AV1, Opportunity or Threat for POWER and ARM Servers?
While I haven’t seen an official announcement, Phoronix reported that the AV1 git repository was tagged 1.0, so the launch announcement is imminent. If you haven’t heard about it already, AOMedia Video 1 (AV1) is an open, royalty-free video coding format by the Alliance for Open Media.
Not a codec war
In what some are hyping as a codec war, AV1 is disrupting the traditional video landscape. It’s the first next-gen video format that, on release, is planned to be supported in all browsers and never has a video format launched with such a strong industry backing.
My personal opinion is that AV1 will disrupt cloud video services.
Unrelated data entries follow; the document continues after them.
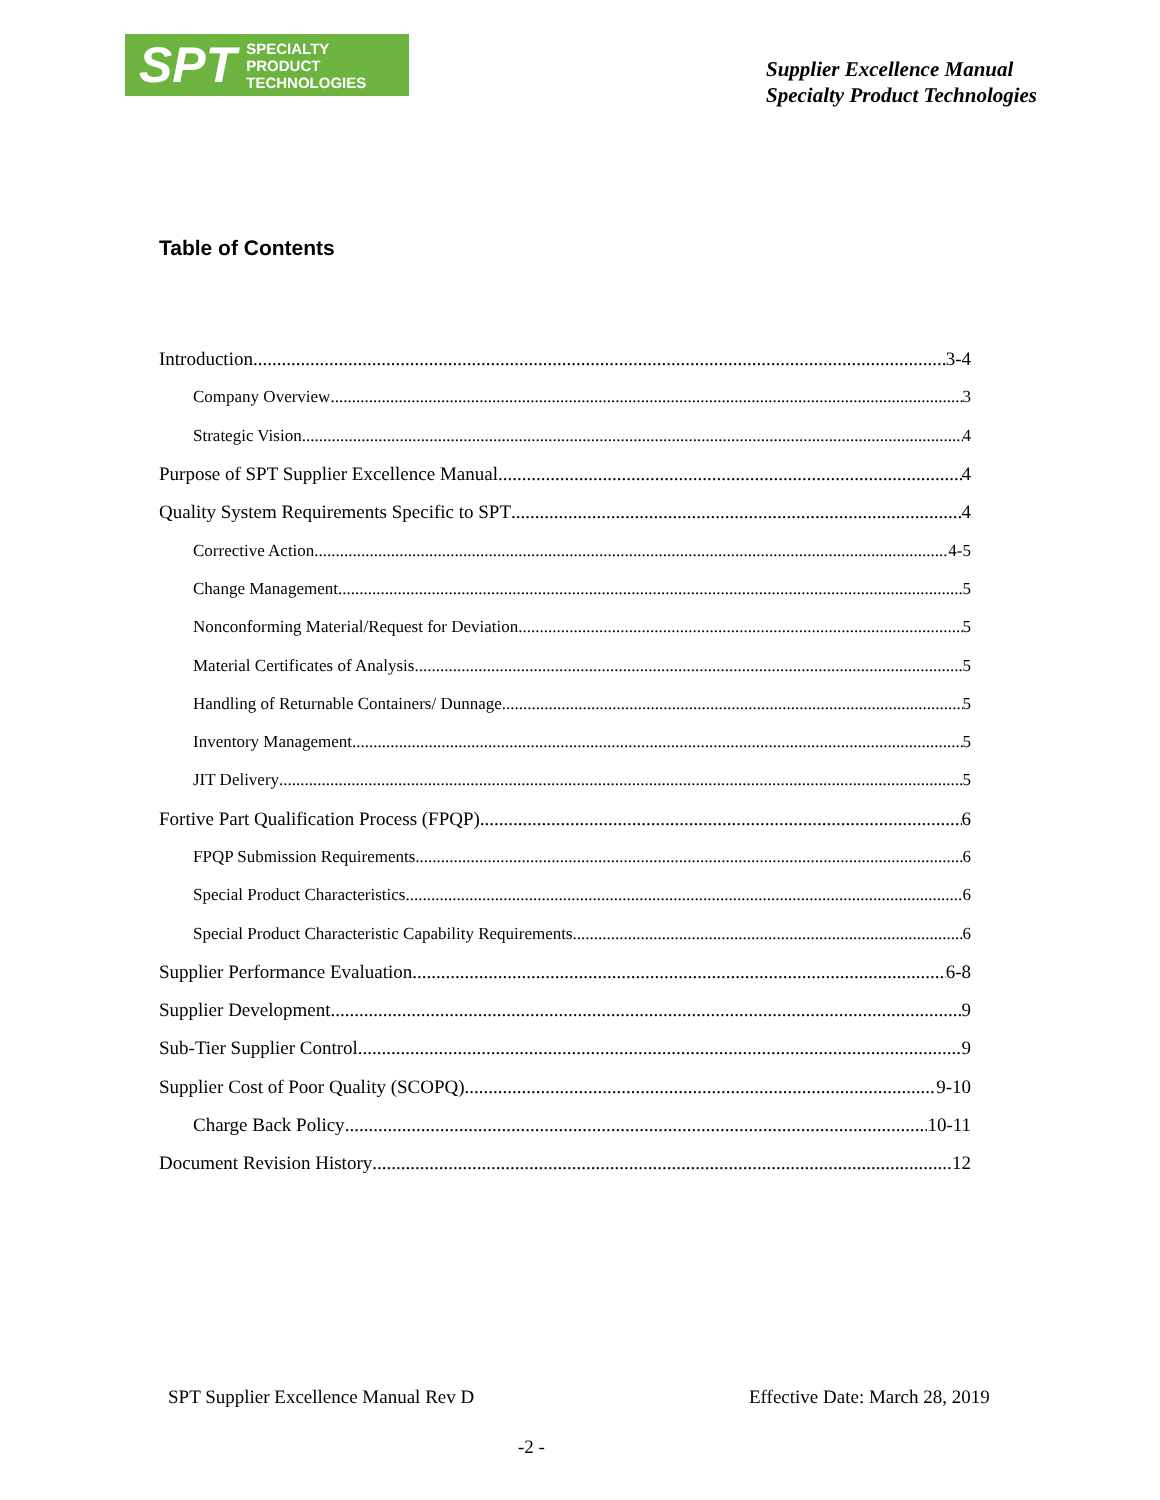SPT SPECIALTY
PRODUCT
TECHNOLOGIES
Supplier Excellence Manual
Specialty Product Technologies
Table of Contents
Introduction 3-4
Company Overview 3
Strategic Vision 4
Purpose of SPT Supplier Excellence Manual 4
Quality System Requirements Specific to SPT 4
Corrective Action 4-5
Change Management 5
Nonconforming Material/Request for Deviation 5
Material Certificates of Analysis 5
Handling of Returnable Containers/ Dunnage 5
Inventory Management 5
JIT Delivery 5
Fortive Part Qualification Process (FPQP) 6
FPQP Submission Requirements 6
Special Product Characteristics 6
Special Product Characteristic Capability Requirements 6
Supplier Performance Evaluation 6-8
Supplier Development 9
Sub-Tier Supplier Control 9
Supplier Cost of Poor Quality (SCOPQ) 9-10
Charge Back Policy 10-11
Document Revision History 12
SPT Supplier Excellence Manual Rev D
Effective Date: March 28, 2019
-2 -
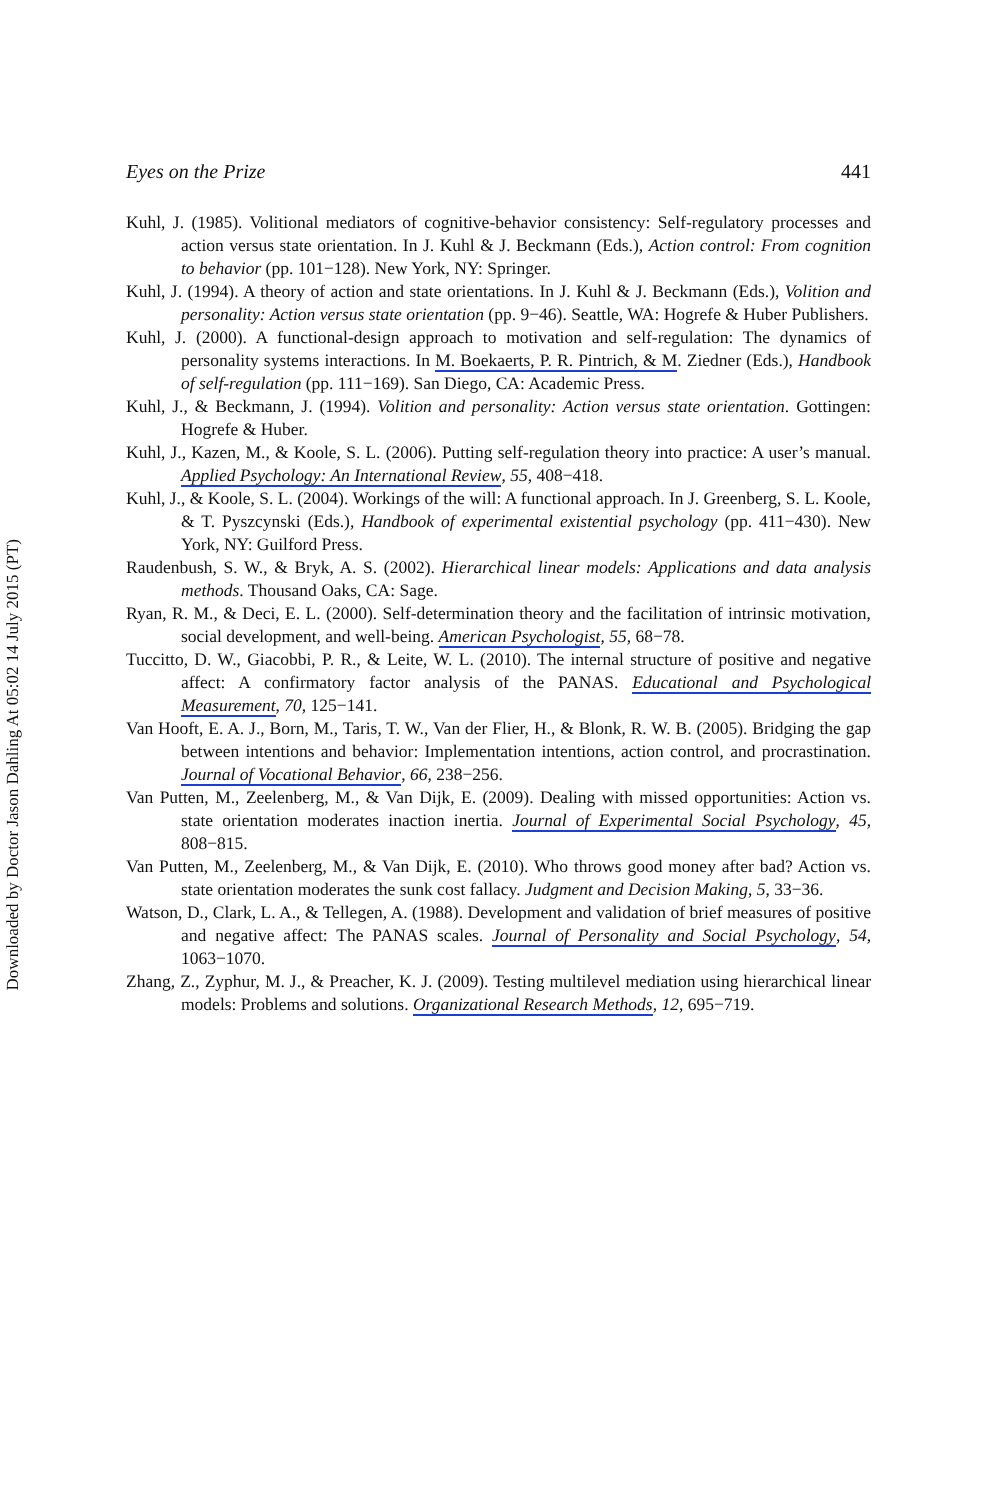Downloaded by Doctor Jason Dahling At 05:02 14 July 2015 (PT)
Eyes on the Prize 441
Kuhl, J. (1985). Volitional mediators of cognitive-behavior consistency: Self-regulatory processes and action versus state orientation. In J. Kuhl & J. Beckmann (Eds.), Action control: From cognition to behavior (pp. 101−128). New York, NY: Springer.
Kuhl, J. (1994). A theory of action and state orientations. In J. Kuhl & J. Beckmann (Eds.), Volition and personality: Action versus state orientation (pp. 9−46). Seattle, WA: Hogrefe & Huber Publishers.
Kuhl, J. (2000). A functional-design approach to motivation and self-regulation: The dynamics of personality systems interactions. In M. Boekaerts, P. R. Pintrich, & M. Ziedner (Eds.), Handbook of self-regulation (pp. 111−169). San Diego, CA: Academic Press.
Kuhl, J., & Beckmann, J. (1994). Volition and personality: Action versus state orientation. Gottingen: Hogrefe & Huber.
Kuhl, J., Kazen, M., & Koole, S. L. (2006). Putting self-regulation theory into practice: A user’s manual. Applied Psychology: An International Review, 55, 408−418.
Kuhl, J., & Koole, S. L. (2004). Workings of the will: A functional approach. In J. Greenberg, S. L. Koole, & T. Pyszcynski (Eds.), Handbook of experimental existential psychology (pp. 411−430). New York, NY: Guilford Press.
Raudenbush, S. W., & Bryk, A. S. (2002). Hierarchical linear models: Applications and data analysis methods. Thousand Oaks, CA: Sage.
Ryan, R. M., & Deci, E. L. (2000). Self-determination theory and the facilitation of intrinsic motivation, social development, and well-being. American Psychologist, 55, 68−78.
Tuccitto, D. W., Giacobbi, P. R., & Leite, W. L. (2010). The internal structure of positive and negative affect: A confirmatory factor analysis of the PANAS. Educational and Psychological Measurement, 70, 125−141.
Van Hooft, E. A. J., Born, M., Taris, T. W., Van der Flier, H., & Blonk, R. W. B. (2005). Bridging the gap between intentions and behavior: Implementation intentions, action control, and procrastination. Journal of Vocational Behavior, 66, 238−256.
Van Putten, M., Zeelenberg, M., & Van Dijk, E. (2009). Dealing with missed opportunities: Action vs. state orientation moderates inaction inertia. Journal of Experimental Social Psychology, 45, 808−815.
Van Putten, M., Zeelenberg, M., & Van Dijk, E. (2010). Who throws good money after bad? Action vs. state orientation moderates the sunk cost fallacy. Judgment and Decision Making, 5, 33−36.
Watson, D., Clark, L. A., & Tellegen, A. (1988). Development and validation of brief measures of positive and negative affect: The PANAS scales. Journal of Personality and Social Psychology, 54, 1063−1070.
Zhang, Z., Zyphur, M. J., & Preacher, K. J. (2009). Testing multilevel mediation using hierarchical linear models: Problems and solutions. Organizational Research Methods, 12, 695−719.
Encoding AV1 is more than an order of magnitude more complex than encoding current generation video formats, and considering the bandwidth savings promised by AV1, the encoding cost will be a much bigger part of the total cost of ownership of video content. This order of magnitude increase in complexity can clearly be seen in this figure from the analysis done by Facebook of AV1.
Since the release of the Facebook report, many engineers have worked hard to reduce AV1 encode time, but the reality of the matter is that, as AV1 becomes the de facto video format for the web, content providers will apply much more scrutiny on the efficiency of video coding infrastructure they buy or rent.
As an active member of the Alliance, Intel has contributed significant resources to help speed up AV1. It follows that a part of the aforementioned AV1 speed ups come from Intel specific software acceleration. Concretely, non-Intel architectures are currently at a disadvantage when encoding AV1.
POWER and ARM-based servers currently at a disadvantage
Increased scrutiny of AV1 coding efficiency combined with less efficient encodes are important considerations for companies challenging Intel’s dominance in the server market.
For a concrete example, let’s consider two alternatives to Intel Xeon Servers: the ThunderX2, an ARM-based server by Cavium and the POWER9 powered Talos II, by Raptor Computing Systems. Both of these second generation offerings have considerably closed the gap with the Intel Xeon.
Even though both ThunderX2 and the Talos II offer a higher thread count than their Xeon counterparts, without software acceleration, both processors won’t outperform their Xeon counterparts at AV1 encoding.
At least that’s my opinion, we will have to wait for benchmarks to confirm this. While we wait for those, we can look at the latest 13-Way IBM POWER9 Talos II vs. Intel Xeon vs. AMD x264 Benchmarks from Phoronix and see that, as Phoronix states, POWER9 “could use improvement around multimedia/encoding”.
In the Phoronix article, the Talos II systems are top contenders in many of the benchmarks, but not when it comes video encoding. While the article does not run benchmarks on AV1, it’s reasonable to assume that the complexity increase of encoding AV1 will only make things worse.
Higher Thread Count, a Killer Feature for Video Encoding?
One thing to note about the higher thread count on the Talos II is that it is the result of a higher thread count per core. Could this higher thread count per core be a killer feature for video encoding?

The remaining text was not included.